RECORD EXCERPTS:
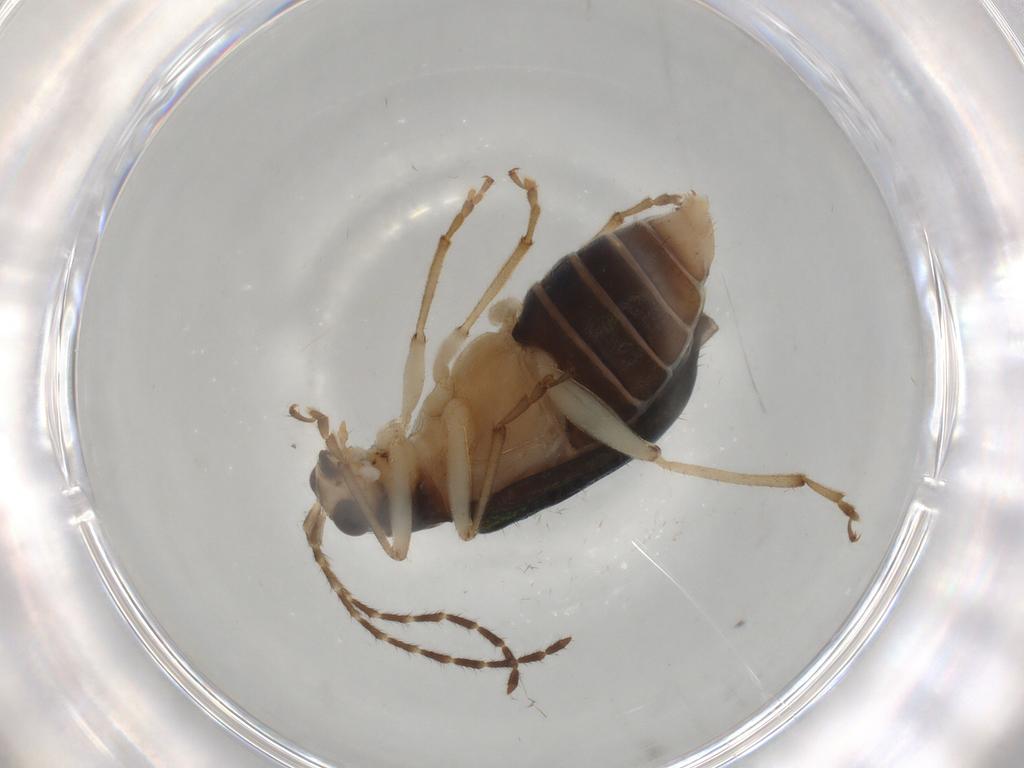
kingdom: Animalia
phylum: Arthropoda
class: Insecta
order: Coleoptera
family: Chrysomelidae
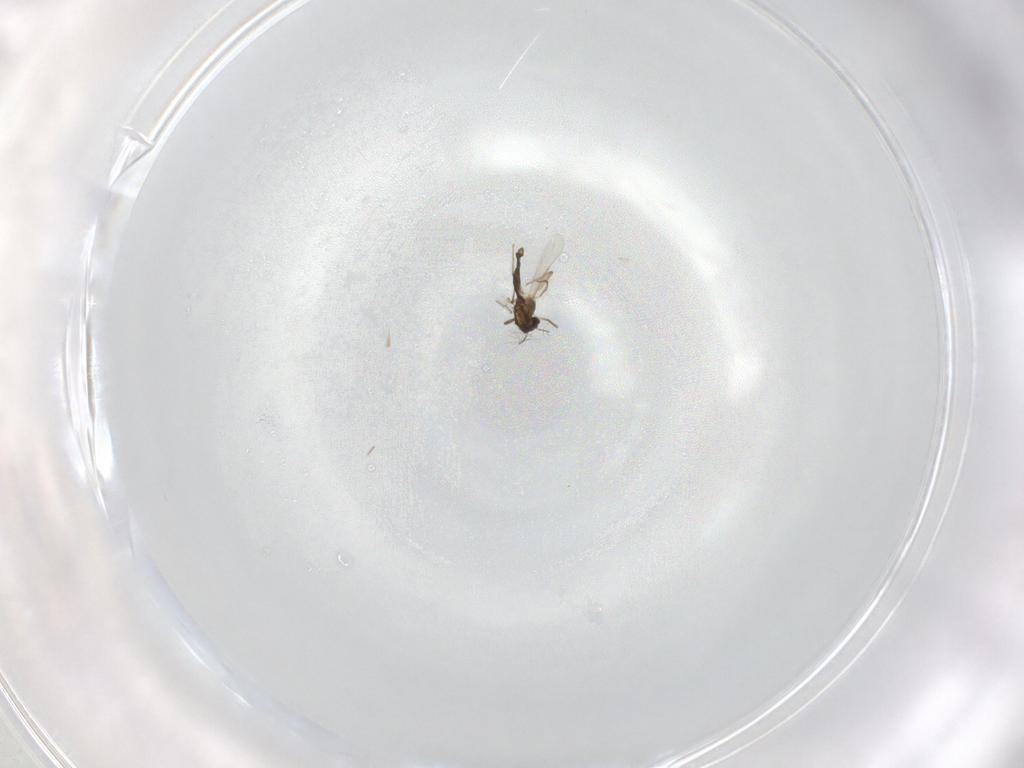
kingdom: Animalia
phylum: Arthropoda
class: Insecta
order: Diptera
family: Chironomidae
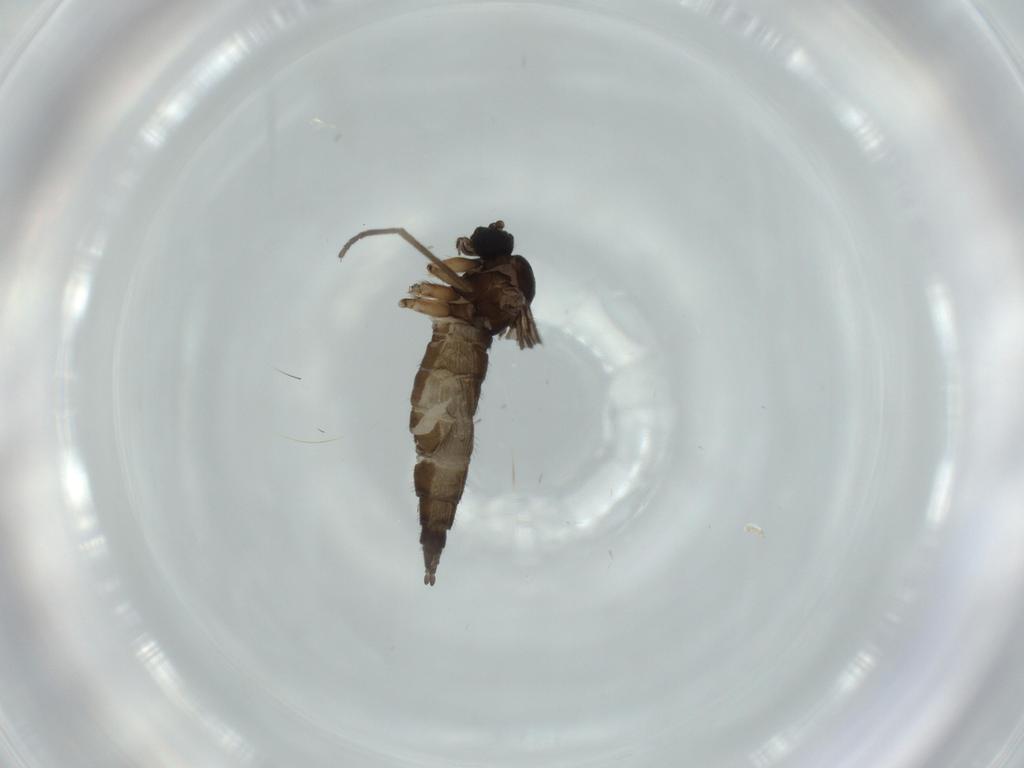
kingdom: Animalia
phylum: Arthropoda
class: Insecta
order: Diptera
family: Sciaridae
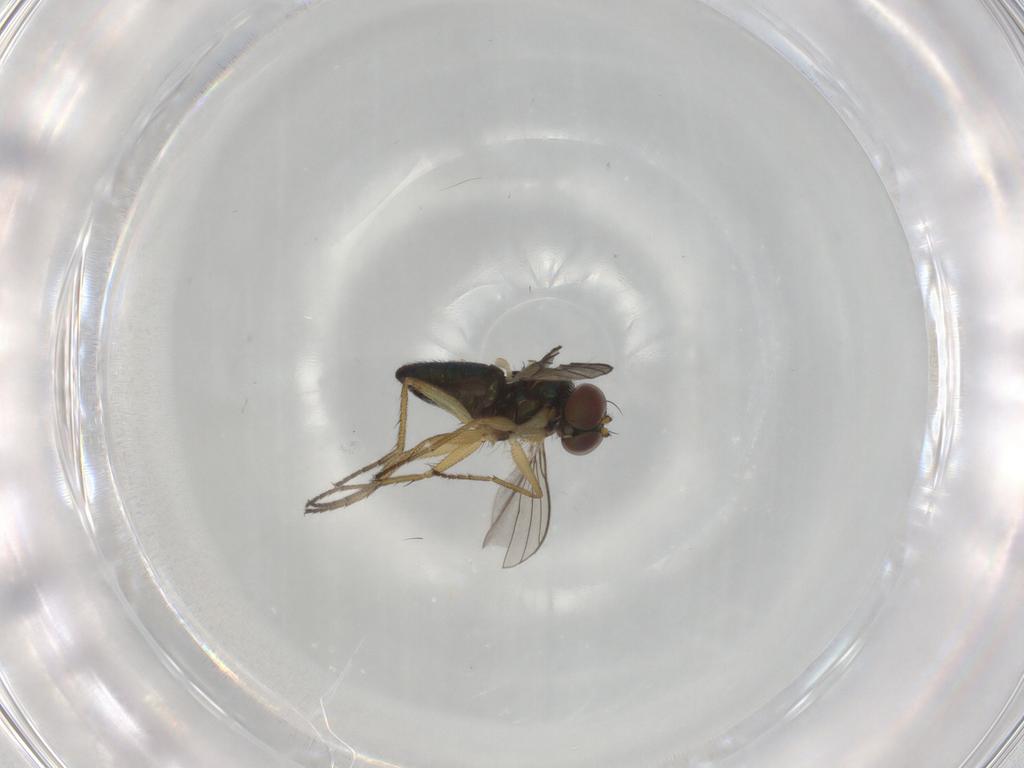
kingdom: Animalia
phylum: Arthropoda
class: Insecta
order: Diptera
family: Dolichopodidae
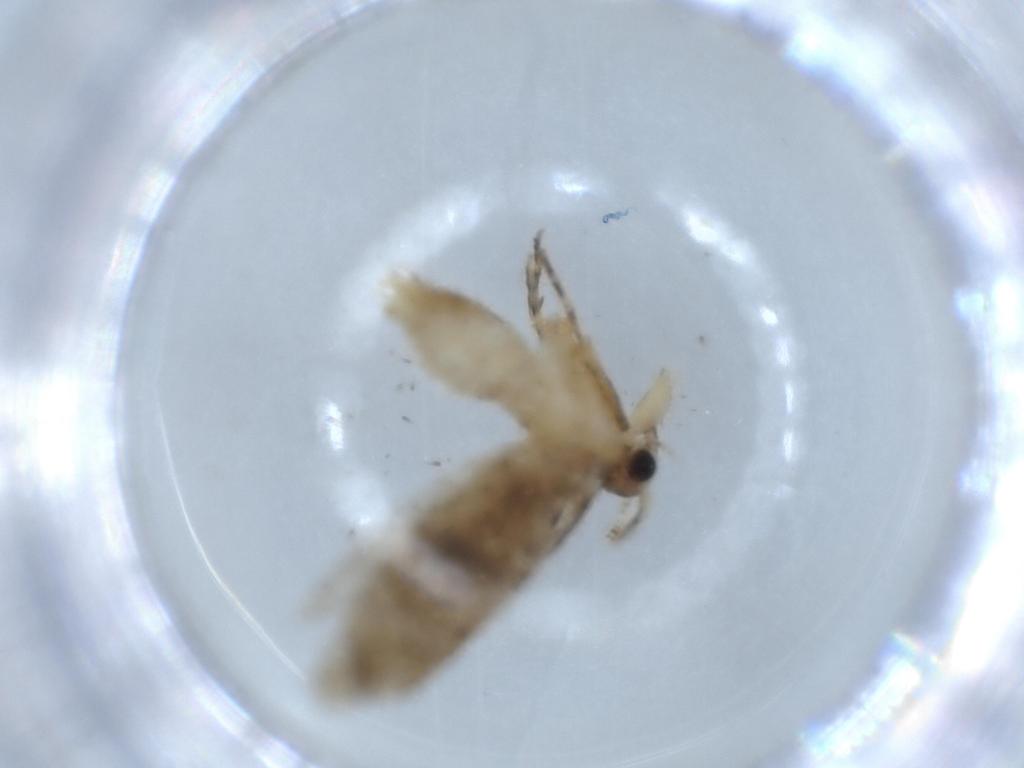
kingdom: Animalia
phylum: Arthropoda
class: Insecta
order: Lepidoptera
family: Tineidae
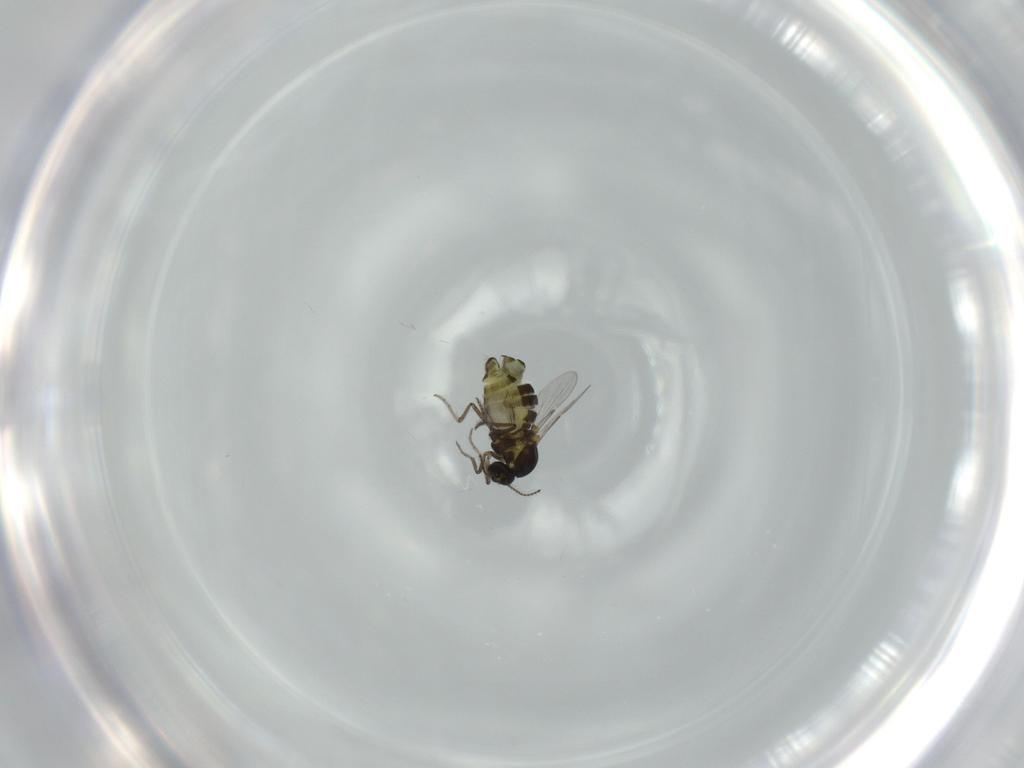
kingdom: Animalia
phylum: Arthropoda
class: Insecta
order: Diptera
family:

EXERCISE OBJECTIVE:
Write out every line of the entries above as a numbered list, skipping any blank lines. Leave out the pictures.

FULL RESPONSE:
1. kingdom: Animalia
2. phylum: Arthropoda
3. class: Insecta
4. order: Coleoptera
5. family: Chrysomelidae
6. kingdom: Animalia
7. phylum: Arthropoda
8. class: Insecta
9. order: Diptera
10. family: Chironomidae
11. kingdom: Animalia
12. phylum: Arthropoda
13. class: Insecta
14. order: Diptera
15. family: Sciaridae
16. kingdom: Animalia
17. phylum: Arthropoda
18. class: Insecta
19. order: Diptera
20. family: Dolichopodidae
21. kingdom: Animalia
22. phylum: Arthropoda
23. class: Insecta
24. order: Lepidoptera
25. family: Tineidae
26. kingdom: Animalia
27. phylum: Arthropoda
28. class: Insecta
29. order: Diptera
30. family:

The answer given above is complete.